■ Directions
No line before the one containing "ont atteint…..." should appear; that line and all lines after it, through the end of the data, are to be set down exactly.

Collected data
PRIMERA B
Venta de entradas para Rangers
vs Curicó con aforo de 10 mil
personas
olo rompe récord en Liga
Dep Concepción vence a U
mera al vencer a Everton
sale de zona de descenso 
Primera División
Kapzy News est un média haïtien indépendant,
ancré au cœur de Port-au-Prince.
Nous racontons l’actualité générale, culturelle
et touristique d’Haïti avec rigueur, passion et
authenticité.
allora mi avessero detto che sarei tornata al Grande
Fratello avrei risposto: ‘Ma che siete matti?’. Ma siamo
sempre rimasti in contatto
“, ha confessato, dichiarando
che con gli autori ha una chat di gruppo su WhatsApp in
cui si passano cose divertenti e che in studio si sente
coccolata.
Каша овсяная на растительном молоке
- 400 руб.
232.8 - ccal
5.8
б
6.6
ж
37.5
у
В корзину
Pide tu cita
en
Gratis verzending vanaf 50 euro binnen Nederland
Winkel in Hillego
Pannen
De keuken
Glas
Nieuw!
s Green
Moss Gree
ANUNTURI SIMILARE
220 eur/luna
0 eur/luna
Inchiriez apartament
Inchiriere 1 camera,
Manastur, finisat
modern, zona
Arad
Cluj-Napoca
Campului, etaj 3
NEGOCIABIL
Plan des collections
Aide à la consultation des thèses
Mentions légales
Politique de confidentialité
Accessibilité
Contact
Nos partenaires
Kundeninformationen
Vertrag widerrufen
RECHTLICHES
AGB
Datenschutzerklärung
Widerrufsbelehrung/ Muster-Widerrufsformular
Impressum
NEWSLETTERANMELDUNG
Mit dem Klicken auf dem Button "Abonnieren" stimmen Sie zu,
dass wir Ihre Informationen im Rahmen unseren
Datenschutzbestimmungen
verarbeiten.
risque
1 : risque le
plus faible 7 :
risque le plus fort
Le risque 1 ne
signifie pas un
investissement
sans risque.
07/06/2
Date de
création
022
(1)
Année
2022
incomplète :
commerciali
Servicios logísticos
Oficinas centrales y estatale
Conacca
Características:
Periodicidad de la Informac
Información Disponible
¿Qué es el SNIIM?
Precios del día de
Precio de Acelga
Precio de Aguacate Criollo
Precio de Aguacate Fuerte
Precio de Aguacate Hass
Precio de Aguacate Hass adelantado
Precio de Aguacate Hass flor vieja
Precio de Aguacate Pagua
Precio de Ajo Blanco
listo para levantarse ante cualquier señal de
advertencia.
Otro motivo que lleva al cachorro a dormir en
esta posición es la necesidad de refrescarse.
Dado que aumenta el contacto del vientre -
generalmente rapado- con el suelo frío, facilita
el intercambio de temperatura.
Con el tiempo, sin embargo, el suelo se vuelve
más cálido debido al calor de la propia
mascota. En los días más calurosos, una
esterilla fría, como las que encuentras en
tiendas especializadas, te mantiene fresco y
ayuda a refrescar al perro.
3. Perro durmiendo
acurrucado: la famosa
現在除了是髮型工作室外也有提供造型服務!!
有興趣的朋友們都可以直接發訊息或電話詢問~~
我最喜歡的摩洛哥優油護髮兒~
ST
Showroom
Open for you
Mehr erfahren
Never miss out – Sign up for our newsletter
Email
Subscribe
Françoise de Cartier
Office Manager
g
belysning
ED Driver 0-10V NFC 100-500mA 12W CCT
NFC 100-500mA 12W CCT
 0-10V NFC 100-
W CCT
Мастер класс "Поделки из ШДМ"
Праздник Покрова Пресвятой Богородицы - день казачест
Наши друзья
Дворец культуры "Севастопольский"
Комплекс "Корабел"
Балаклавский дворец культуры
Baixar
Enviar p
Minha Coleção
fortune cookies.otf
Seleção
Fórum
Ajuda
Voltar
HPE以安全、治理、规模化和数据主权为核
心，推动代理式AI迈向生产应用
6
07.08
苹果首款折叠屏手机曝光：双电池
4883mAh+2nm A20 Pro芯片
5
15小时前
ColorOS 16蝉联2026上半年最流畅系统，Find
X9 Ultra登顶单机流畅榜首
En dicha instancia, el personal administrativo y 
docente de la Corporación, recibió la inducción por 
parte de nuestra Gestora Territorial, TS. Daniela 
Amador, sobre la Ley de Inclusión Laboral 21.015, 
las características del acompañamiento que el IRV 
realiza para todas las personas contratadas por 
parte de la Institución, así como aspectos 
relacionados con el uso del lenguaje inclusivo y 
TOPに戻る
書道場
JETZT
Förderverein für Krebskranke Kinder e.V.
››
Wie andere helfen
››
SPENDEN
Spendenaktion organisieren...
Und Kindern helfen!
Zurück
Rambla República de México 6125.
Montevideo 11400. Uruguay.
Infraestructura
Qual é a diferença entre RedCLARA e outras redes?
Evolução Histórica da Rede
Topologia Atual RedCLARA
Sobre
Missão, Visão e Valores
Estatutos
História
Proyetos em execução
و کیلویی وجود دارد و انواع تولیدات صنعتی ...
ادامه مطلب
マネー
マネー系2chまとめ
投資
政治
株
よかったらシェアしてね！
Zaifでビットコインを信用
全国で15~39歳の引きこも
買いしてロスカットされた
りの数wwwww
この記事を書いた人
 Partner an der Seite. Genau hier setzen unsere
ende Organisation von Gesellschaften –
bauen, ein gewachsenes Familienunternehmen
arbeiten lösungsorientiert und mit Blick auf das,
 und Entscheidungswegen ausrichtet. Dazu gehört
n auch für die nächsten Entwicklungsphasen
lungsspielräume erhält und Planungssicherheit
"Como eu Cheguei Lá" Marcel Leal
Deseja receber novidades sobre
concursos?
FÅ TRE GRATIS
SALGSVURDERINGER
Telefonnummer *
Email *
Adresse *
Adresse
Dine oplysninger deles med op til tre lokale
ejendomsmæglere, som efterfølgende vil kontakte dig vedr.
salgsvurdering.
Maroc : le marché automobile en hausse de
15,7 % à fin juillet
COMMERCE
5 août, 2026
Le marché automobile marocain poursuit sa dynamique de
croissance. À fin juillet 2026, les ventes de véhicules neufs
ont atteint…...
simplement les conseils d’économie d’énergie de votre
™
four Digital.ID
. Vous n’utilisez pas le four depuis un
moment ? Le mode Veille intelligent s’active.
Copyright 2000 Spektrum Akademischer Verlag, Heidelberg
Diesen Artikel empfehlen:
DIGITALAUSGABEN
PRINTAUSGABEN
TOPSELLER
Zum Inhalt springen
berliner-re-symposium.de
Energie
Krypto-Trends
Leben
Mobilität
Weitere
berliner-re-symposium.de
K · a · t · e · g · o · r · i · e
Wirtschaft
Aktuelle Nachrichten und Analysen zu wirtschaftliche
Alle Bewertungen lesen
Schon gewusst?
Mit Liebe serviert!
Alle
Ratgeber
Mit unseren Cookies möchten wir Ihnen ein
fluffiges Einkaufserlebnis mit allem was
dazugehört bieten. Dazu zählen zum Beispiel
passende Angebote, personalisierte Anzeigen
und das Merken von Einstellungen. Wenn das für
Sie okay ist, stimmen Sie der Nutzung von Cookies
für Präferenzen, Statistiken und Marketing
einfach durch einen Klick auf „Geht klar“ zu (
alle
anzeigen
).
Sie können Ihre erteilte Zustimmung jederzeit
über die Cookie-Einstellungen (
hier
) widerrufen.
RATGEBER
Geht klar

■ The completed task
ont atteint…...
simplement les conseils d’économie d’énergie de votre
™
four Digital.ID
. Vous n’utilisez pas le four depuis un
moment ? Le mode Veille intelligent s’active.
Copyright 2000 Spektrum Akademischer Verlag, Heidelberg
Diesen Artikel empfehlen:
DIGITALAUSGABEN
PRINTAUSGABEN
TOPSELLER
Zum Inhalt springen
berliner-re-symposium.de
Energie
Krypto-Trends
Leben
Mobilität
Weitere
berliner-re-symposium.de
K · a · t · e · g · o · r · i · e
Wirtschaft
Aktuelle Nachrichten und Analysen zu wirtschaftliche
Alle Bewertungen lesen
Schon gewusst?
Mit Liebe serviert!
Alle
Ratgeber
Mit unseren Cookies möchten wir Ihnen ein
fluffiges Einkaufserlebnis mit allem was
dazugehört bieten. Dazu zählen zum Beispiel
passende Angebote, personalisierte Anzeigen
und das Merken von Einstellungen. Wenn das für
Sie okay ist, stimmen Sie der Nutzung von Cookies
für Präferenzen, Statistiken und Marketing
einfach durch einen Klick auf „Geht klar“ zu (
alle
anzeigen
).
Sie können Ihre erteilte Zustimmung jederzeit
über die Cookie-Einstellungen (
hier
) widerrufen.
RATGEBER
Geht klar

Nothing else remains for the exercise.